In higher plants, nitrate reductase (NR, EC 1.7.1.1) is a cytosolic enzyme that facilitates the assimilation and metabolism of nitrogen (Ahmad et al. 2021). This enzyme utilizes nicotinamide adenine dinucleotide (NADH) (electron donor), molybdopterin, and heme/flavin adenine dinucleotide (FAD) (cofactors) to activate the reduction of nitrate into nitrite (Kaya et al. 2020b).Nitrate reductase is generally present as a homodimer in tetrameric form, depending upon the plant species. In addition to its primary role, nitrate reductase is involved in the production of nitrite: its activity level is quite low and makes up 1% of total nitrate-reducing ability (Mohn et al. 2019).

As well as cytoplasmic-based nitrate reductase, membrane-associated nitrite – NO reductase (Ni-NOR) – is also involved in NO production in plants. It is exclusively present in rhizome, which utilizes NAD(P)H (electron donor) to yield the NO from nitrite.
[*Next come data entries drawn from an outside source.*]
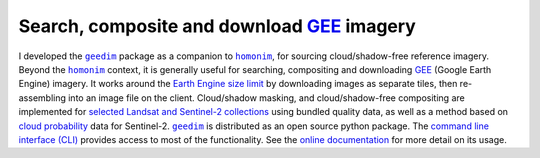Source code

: Search, composite and download `GEE`_ imagery
---------------------------------------------

I developed the |geedim|_ package as a companion to |homonim|_, for sourcing cloud/shadow-free reference imagery.  Beyond the |homonim|_ context, it is generally useful for searching, compositing and downloading GEE_ (Google Earth Engine) imagery.  It works around the `Earth Engine size limit <https://developers.google.com/earth-engine/apidocs/ee-image-getdownloadurl>`_ by downloading images as separate tiles, then re-assembling into an image file on the client.  Cloud/shadow masking, and cloud/shadow-free compositing are implemented for `selected Landsat and Sentinel-2 collections <https://github.com/dugalh/geedim#cloudshadow-support>`_ using bundled quality data, as well as a method based on `cloud probability <https://developers.google.com/earth-engine/datasets/catalog/COPERNICUS_S2_CLOUD_PROBABILITY>`_ data for Sentinel-2.  |geedim|_ is distributed as an open source python package.  The `command line interface (CLI) <https://geedim.readthedocs.io/en/latest/cli.html>`_ provides access to most of the functionality.  See the `online documentation <https://geedim.readthedocs.io/en/latest/index.html>`_ for more detail on its usage.

.. _GEE: https://earthengine.google.com/
.. |geedim| replace:: ``geedim``
.. _geedim: https://github.com/dugalh/geedim
.. |homonim| replace:: ``homonim``
.. _homonim: https://github.com/dugalh/homonim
It works at low oxygen pressure and in conjunction with membrane-linked nitrate reductase, which produces nitrite from nitrate. In their structural features, both cytoplasmic and membrane-bound reductase enzymes exhibit the presence of a cofactor named molybdenum (Moco) (Chamizo-Ampudia et al. 2017; Gao et al. 2019). In plants, some other Moco-containing enzymes exist, including (i) aldehyde oxidases (AOs), (ii) sulfite oxidases (SOs), and (iii) xanthine oxidases (XOs), all of which produce NO from nitrite (Bethke et al. 2004).

As plants can survive and grow without nitrite and nitrate, they should have nitrite-independent, oxidative mechanisms for NO synthesis. Indeed, analogous to animal nitric oxide synthase (NOS) (EC 1.14.13.39), the plant enzyme is not dependent on nitrite and is involved in the deamination of L-arginine into L-citrulline and NO via NADPH and O 2and necessitating Ca 2+/calmodulin (Rőszer 2012). Enzymatic oxidation has been witnessed in the peroxisomes (leaf), chloroplasts of the tracheophytes, and in green algae. In chloroplasts, the oxidation of L-arginine to NO requires NADPH and is independent of Ca 2+availability. While in the leaf peroxisomes, the conversion of L-arginine/L-citrulline requires Ca 2+/calmodulin, flavin mononucleotide (FMN), FAD, and NADPH (Mur et al. 2013).